Но улыбаться Женька не мог. Он сосредоточенно вспоминал все, сказанное ему той женщиной, лица которой не помнил — только запах и белую скатерть.
— Найдет! — уже уверенно повторил он. — Димку Корчикова мать через сколько забрала? Много прошло. Она папку Димкиного топором зарубила. Ей десять лет дали. А потом вышла и приехала. Корочун же всем говорил,
что она заберет, а мы смеялись. И меня заберут.Женька посмотрел на Алену: та глядела куда-то за окно. Ну да какая разница? Что ж она, врать будет? Учителя не врут.
Перед сном Алена принесла ему книгу, тяжелый и толстый том в серой обложке:
— Мир при-клю-че-ний, — прочел мальчик по слогам (не ладилось у него с учебой). — Два ка-пи-та-на.
— Жень, здесь о любви все. О настоящей, не о такой, как ты думал. Прочти, пожалуйста!
И Женька дал себе слово, что, даже если читать будет скучно-прескучно, книгу он одолеет.
Глава 4
Я — Брига!
— Гляди-ка, у нас Цыган профессором хочет стать. Книжку читает, — Кастет перелистнул «Двух капитанов» послюнявленным пальцем. — Ой, мать моя женщина, книжка-то толстая! «Глубокоуважаемая Мария Васильевна! Спешу сообщить Вам, что Иван Львович жив и здоров. Четыре месяца тому назад я, согласно предписаниям, покинул шхуну, и со мной тринадцать человек команды», — прочитал и сплюнул. — Ну что, много букв знакомых нашел, сучонок?
— Отдай, Саня, а? Отдай! — В глаза Кастету Женька смотреть боялся.
Кинуться бы, впиться зубами в эту руку с черными полосками ногтей, сжимающую Аленин томик. Но не стал: за спиной Кастета маячили Тега и Рыжий, два рослых девятиклассника. И Женька канючил, глядя мимо них в проем окна, за которым потихоньку светало.
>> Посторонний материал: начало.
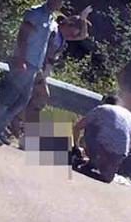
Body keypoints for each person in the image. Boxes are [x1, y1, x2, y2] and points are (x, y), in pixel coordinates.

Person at [0, 0, 68, 144]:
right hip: (23, 62)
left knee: (21, 101)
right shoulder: (36, 13)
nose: (57, 1)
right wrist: (20, 58)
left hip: (34, 66)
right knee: (8, 97)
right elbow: (23, 35)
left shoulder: (51, 19)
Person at [9, 8, 92, 138]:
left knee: (32, 98)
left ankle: (17, 120)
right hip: (38, 67)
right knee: (42, 96)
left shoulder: (63, 38)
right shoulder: (54, 32)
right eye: (73, 30)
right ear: (68, 25)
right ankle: (17, 120)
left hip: (44, 70)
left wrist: (83, 20)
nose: (73, 35)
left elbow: (83, 36)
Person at [72, 94, 131, 183]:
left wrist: (76, 146)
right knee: (107, 177)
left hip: (103, 150)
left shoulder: (102, 109)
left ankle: (92, 162)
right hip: (121, 155)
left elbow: (77, 127)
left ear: (104, 102)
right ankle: (106, 169)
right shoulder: (129, 115)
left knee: (91, 125)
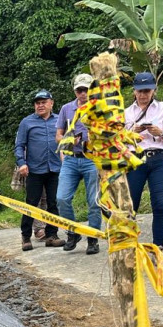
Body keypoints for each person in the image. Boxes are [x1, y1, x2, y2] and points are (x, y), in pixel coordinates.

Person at [124, 72, 163, 249]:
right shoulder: (127, 113)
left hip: (159, 158)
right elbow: (121, 141)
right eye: (139, 91)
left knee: (160, 203)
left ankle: (158, 246)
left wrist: (160, 133)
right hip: (136, 160)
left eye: (146, 91)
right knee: (131, 204)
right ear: (134, 91)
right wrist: (134, 133)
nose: (143, 95)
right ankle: (129, 244)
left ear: (154, 90)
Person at [55, 73, 101, 255]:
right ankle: (72, 232)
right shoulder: (66, 109)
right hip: (71, 159)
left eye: (86, 90)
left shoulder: (99, 108)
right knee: (62, 198)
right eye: (79, 90)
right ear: (75, 91)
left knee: (94, 202)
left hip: (92, 159)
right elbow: (58, 135)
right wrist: (70, 140)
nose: (83, 93)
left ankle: (93, 237)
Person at [15, 89, 65, 251]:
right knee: (31, 203)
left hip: (55, 168)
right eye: (38, 103)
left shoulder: (60, 120)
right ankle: (25, 236)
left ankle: (51, 235)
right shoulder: (26, 122)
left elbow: (67, 141)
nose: (40, 105)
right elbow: (19, 145)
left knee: (53, 203)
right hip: (34, 170)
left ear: (51, 103)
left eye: (44, 102)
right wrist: (22, 163)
Мальчик и не заметил, как пролетела ночь, с головой ушел в книгу. Больше всего ему нравилось, что она написана от первого лица. И можно думать, что будто и он немножко Саня Григорьев, сильный, смелый. Очень смелый. И очень, очень сильный… Только Кастет не Ромашка — он тупее и втихушку пакостить не станет, просто на перо Женьку возьмет или что похуже придумает.
Мальчик дернул плечами: в спальне было холодно, а одеяло Кастет скинул на пол, и Женька сидел перед ним в трусах и в майке. «Бороться и искать, найти и не сдаваться», — не вовремя всплыло в памяти. Что искать? Что найти? И как бороться? Кастет ему с одного удара дух вышибет. Оставалось «не сдаваться». Только это тоже получалось не очень. Женька просто терпел и молчал.
Молчание Кастет ненавидел еще больше, чем попытки дать отпор. В морду заехать — невеликий труд; но как заставить Цыганенка голосить? И не то чтобы Саньке это было очень нужно; но было в Цыгане что-то непонятное. Кастет знал: даже сейчас, канюча, Женька его втайне презирает и главенства не признает. Хотя конфеты отдает безропотно. Сам приносит, с таким видом, будто сладкое ему даром не нужно. Остальные все жмутся, ждут пока он, Саня Кастет, подойдет по-барски, вразвалочку — а куда спешить, — и надеются, что забудет или мимо пройдет. А этот просто отодвигает свою порцию сладкого подальше от миски, равнодушно так. А потом так же спокойно отдает. И улыбается. Улыбается, сука. Так, будто ему, Кастету, одолжение делает: на, мол, возьми, раз уж тебе так надо.
— Фи-у! — книга с размаху улетела в потолок и, упав, распласталась на полу. Обложка — отдельно, остальное — само по себе. Кастет поддел томик носком ботинка, отпечатал след на развороте.
— Ой, простите-извините, — промурлыкал дурашливо. — Замаралась вроде.
Цыган вздрогнул.
— А фонарик у него классный, — подал голос обычно немногословный Тега, разбивая полумрак комнаты ярким лучом.
Три десятка молчаливых свидетелей сжались под байковыми одеялами и, казалось, перестали дышать… Мертвая тишина, тяжелая, до духоты, висела в спальне. Луч метался от одной кровати к другой. Пацаны только крепче зажмуривались. О, если бы они не боялись выдать себя, то, верно, и уши бы заткнули. Генкина койка — рядом; мальчик дрожит под одеялом, обливается липким потом и молчит, молчит.